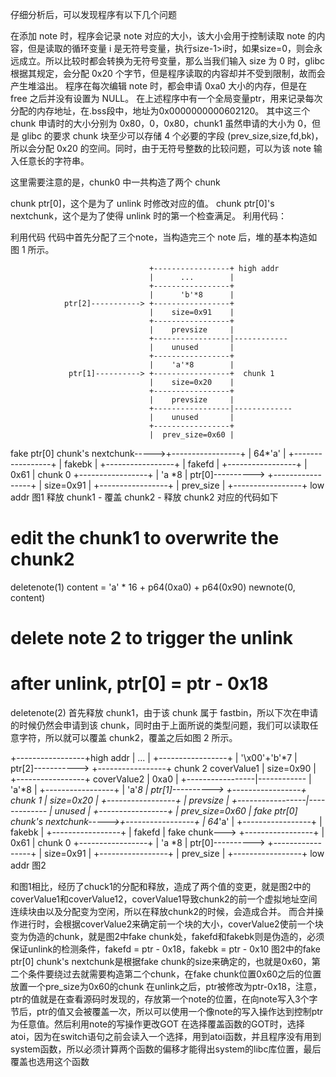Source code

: 仔细分析后，可以发现程序有以下几个问题

在添加 note 时，程序会记录 note 对应的大小，该大小会用于控制读取 note 的内容，但是读取的循环变量 i 是无符号变量，执行size-1>i时，如果size=0，则会永远成立。所以比较时都会转换为无符号变量，那么当我们输入 size 为 0 时，glibc 根据其规定，会分配 0x20 个字节，但是程序读取的内容却并不受到限制，故而会产生堆溢出。
程序在每次编辑 note 时，都会申请 0xa0 大小的内存，但是在 free 之后并没有设置为 NULL。
在上述程序中有一个全局变量ptr，用来记录每次分配的内存地址，在.bss段中，地址为0x0000000000602120。
其中这三个 chunk 申请时的大小分别为 0x80，0，0x80，chunk1 虽然申请的大小为 0，但是 glibc 的要求 chunk 块至少可以存储 4 个必要的字段 (prev_size,size,fd,bk)，所以会分配 0x20 的空间。同时，由于无符号整数的比较问题，可以为该 note 输入任意长的字符串。

这里需要注意的是，chunk0 中一共构造了两个 chunk

chunk ptr[0]，这个是为了 unlink 时修改对应的值。
chunk ptr[0]'s nextchunk，这个是为了使得 unlink 时的第一个检查满足。
利用代码：

 利用代码
代码中首先分配了三个note，当构造完三个 note 后，堆的基本构造如图 1 所示。


                                   +-----------------+ high addr
                                   |      ...        |
                                   +-----------------+
                                   |      'b'*8      |
                ptr[2]-----------> +-----------------+
                                   |    size=0x91    |
                                   +-----------------+
                                   |    prevsize     |
                                   +-----------------|------------
                                   |    unused       |
                                   +-----------------+
                                   |    'a'*8        |
                 ptr[1]----------> +-----------------+  chunk 1
                                   |    size=0x20    |
                                   +-----------------+
                                   |    prevsize     |
                                   +-----------------|-------------
                                   |    unused       |
                                   +-----------------+
                                   |  prev_size=0x60 |
fake ptr[0] chunk's nextchunk----->+-----------------+
                                   |    64*'a'       |
                                   +-----------------+
                                   |    fakebk       |
                                   +-----------------+
                                   |    fakefd       |
                                   +-----------------+
                                   |    0x61         |  chunk 0
                                   +-----------------+
                                   |    'a *8        |
                 ptr[0]----------> +-----------------+
                                   |    size=0x91    |
                                   +-----------------+
                                   |    prev_size    |
                                   +-----------------+  low addr
                                           图1
释放 chunk1 - 覆盖 chunk2 - 释放 chunk2
对应的代码如下


# edit the chunk1 to overwrite the chunk2
deletenote(1)
content = 'a' * 16 + p64(0xa0) + p64(0x90)
newnote(0, content)
# delete note 2 to trigger the unlink
# after unlink, ptr[0] = ptr - 0x18
deletenote(2)
首先释放 chunk1，由于该 chunk 属于 fastbin，所以下次在申请的时候仍然会申请到该 chunk，同时由于上面所说的类型问题，我们可以读取任意字符，所以就可以覆盖 chunk2，覆盖之后如图 2 所示。

+-----------------+high addr
                                   |      ...        |
                                   +-----------------+
                                   |   '\x00'+'b'*7  |
                ptr[2]-----------> +-----------------+ chunk 2
                coverValue1        |    size=0x90    |
                                   +-----------------+
                coverValue2        |    0xa0         |
                                   +-----------------|------------
                                   |    'a'*8        |
                                   +-----------------+
                                   |    'a'*8        |
                 ptr[1]----------> +-----------------+ chunk 1
                                   |    size=0x20    |
                                   +-----------------+
                                   |    prevsize     |
                                   +-----------------|-------------
                                   |    unused       |
                                   +-----------------+
                                   |  prev_size=0x60 |
fake ptr[0] chunk's nextchunk----->+-----------------+
                                   |    64*'a'       |
                                   +-----------------+
                                   |    fakebk       |
                                   +-----------------+
                                   |    fakefd       |
               fake chunk--->      +-----------------+
                                   |    0x61         |  chunk 0
                                   +-----------------+
                                   |    'a *8        |
                 ptr[0]----------> +-----------------+
                                   |    size=0x91    |
                                   +-----------------+
                                   |    prev_size    |
                                   +-----------------+  low addr
                                           图2



和图1相比，经历了chuck1的分配和释放，造成了两个值的变更，就是图2中的coverValue1和coverValue12，coverValue1导致chunk2的前一个虚拟地址空间连续块由以及分配变为空闲，所以在释放chunk2的时候，会造成合并。
而合并操作进行时，会根据coverValue2来确定前一个块的大小，coverValue2使前一个块变为伪造的chunk，就是图2中fake chunk处，fakefd和fakebk则是伪造的，必须保证unlink的检测条件，fakefd = ptr - 0x18，fakebk = ptr - 0x10
图2中的fake ptr[0] chunk's nextchunk是根据fake chunk的size来确定的，也就是0x60，第二个条件要绕过去就需要构造第二个chunk，在fake chunk位置0x60之后的位置放置一个pre_size为0x60的chunk
在unlink之后，ptr被修改为ptr-0x18，注意，ptr的值就是在查看源码时发现的，存放第一个note的位置，在向note写入3个字节后，ptr的值又会被覆盖一次，所以可以使用一个像note的写入操作达到控制ptr为任意值。然后利用note的写操作更改GOT
在选择覆盖函数的GOT时，选择atoi，因为在switch语句之前会读入一个选择，用到atoi函数，并且程序没有用到system函数，所以必须计算两个函数的偏移才能得出system的libc库位置，最后覆盖也选用这个函数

══════

-- Exercise details --
Copy the listing above in full and exactly, but omit each picture that it holds.

-- Task response --
Source code

: 仔细分析后，可以发现程序有以下几个问题

在添加 note 时，程序会记录 note 对应的大小，该大小会用于控制读取 note 的内容，但是读取的循环变量 i 是无符号变量，执行size-1>i时，如果size=0，则会永远成立。所以比较时都会转换为无符号变量，那么当我们输入 size 为 0 时，glibc 根据其规定，会分配 0x20 个字节，但是程序读取的内容却并不受到限制，故而会产生堆溢出。
程序在每次编辑 note 时，都会申请 0xa0 大小的内存，但是在 free 之后并没有设置为 NULL。
在上述程序中有一个全局变量ptr，用来记录每次分配的内存地址，在.bss段中，地址为0x0000000000602120。
其中这三个 chunk 申请时的大小分别为 0x80，0，0x80，chunk1 虽然申请的大小为 0，但是 glibc 的要求 chunk 块至少可以存储 4 个必要的字段 (prev_size,size,fd,bk)，所以会分配 0x20 的空间。同时，由于无符号整数的比较问题，可以为该 note 输入任意长的字符串。

这里需要注意的是，chunk0 中一共构造了两个 chunk

chunk ptr[0]，这个是为了 unlink 时修改对应的值。
chunk ptr[0]'s nextchunk，这个是为了使得 unlink 时的第一个检查满足。
利用代码：

 利用代码
代码中首先分配了三个note，当构造完三个 note 后，堆的基本构造如图 1 所示。


                                   +-----------------+ high addr
                                   |      ...        |
                                   +-----------------+
                                   |      'b'*8      |
                ptr[2]-----------> +-----------------+
                                   |    size=0x91    |
                                   +-----------------+
                                   |    prevsize     |
                                   +-----------------|------------
                                   |    unused       |
                                   +-----------------+
                                   |    'a'*8        |
                 ptr[1]----------> +-----------------+  chunk 1
                                   |    size=0x20    |
                                   +-----------------+
                                   |    prevsize     |
                                   +-----------------|-------------
                                   |    unused       |
                                   +-----------------+
                                   |  prev_size=0x60 |
fake ptr[0] chunk's nextchunk----->+-----------------+
                                   |    64*'a'       |
                                   +-----------------+
                                   |    fakebk       |
                                   +-----------------+
                                   |    fakefd       |
                                   +-----------------+
                                   |    0x61         |  chunk 0
                                   +-----------------+
                                   |    'a *8        |
                 ptr[0]----------> +-----------------+
                                   |    size=0x91    |
                                   +-----------------+
                                   |    prev_size    |
                                   +-----------------+  low addr
                                           图1
释放 chunk1 - 覆盖 chunk2 - 释放 chunk2
对应的代码如下


# edit the chunk1 to overwrite the chunk2
deletenote(1)
content = 'a' * 16 + p64(0xa0) + p64(0x90)
newnote(0, content)
# delete note 2 to trigger the unlink
# after unlink, ptr[0] = ptr - 0x18
deletenote(2)
首先释放 chunk1，由于该 chunk 属于 fastbin，所以下次在申请的时候仍然会申请到该 chunk，同时由于上面所说的类型问题，我们可以读取任意字符，所以就可以覆盖 chunk2，覆盖之后如图 2 所示。

+-----------------+high addr
                                   |      ...        |
                                   +-----------------+
                                   |   '\x00'+'b'*7  |
                ptr[2]-----------> +-----------------+ chunk 2
                coverValue1        |    size=0x90    |
                                   +-----------------+
                coverValue2        |    0xa0         |
                                   +-----------------|------------
                                   |    'a'*8        |
                                   +-----------------+
                                   |    'a'*8        |
                 ptr[1]----------> +-----------------+ chunk 1
                                   |    size=0x20    |
                                   +-----------------+
                                   |    prevsize     |
                                   +-----------------|-------------
                                   |    unused       |
                                   +-----------------+
                                   |  prev_size=0x60 |
fake ptr[0] chunk's nextchunk----->+-----------------+
                                   |    64*'a'       |
                                   +-----------------+
                                   |    fakebk       |
                                   +-----------------+
                                   |    fakefd       |
               fake chunk--->      +-----------------+
                                   |    0x61         |  chunk 0
                                   +-----------------+
                                   |    'a *8        |
                 ptr[0]----------> +-----------------+
                                   |    size=0x91    |
                                   +-----------------+
                                   |    prev_size    |
                                   +-----------------+  low addr
                                           图2



和图1相比，经历了chuck1的分配和释放，造成了两个值的变更，就是图2中的coverValue1和coverValue12，coverValue1导致chunk2的前一个虚拟地址空间连续块由以及分配变为空闲，所以在释放chunk2的时候，会造成合并。
而合并操作进行时，会根据coverValue2来确定前一个块的大小，coverValue2使前一个块变为伪造的chunk，就是图2中fake chunk处，fakefd和fakebk则是伪造的，必须保证unlink的检测条件，fakefd = ptr - 0x18，fakebk = ptr - 0x10
图2中的fake ptr[0] chunk's nextchunk是根据fake chunk的size来确定的，也就是0x60，第二个条件要绕过去就需要构造第二个chunk，在fake chunk位置0x60之后的位置放置一个pre_size为0x60的chunk
在unlink之后，ptr被修改为ptr-0x18，注意，ptr的值就是在查看源码时发现的，存放第一个note的位置，在向note写入3个字节后，ptr的值又会被覆盖一次，所以可以使用一个像note的写入操作达到控制ptr为任意值。然后利用note的写操作更改GOT
在选择覆盖函数的GOT时，选择atoi，因为在switch语句之前会读入一个选择，用到atoi函数，并且程序没有用到system函数，所以必须计算两个函数的偏移才能得出system的libc库位置，最后覆盖也选用这个函数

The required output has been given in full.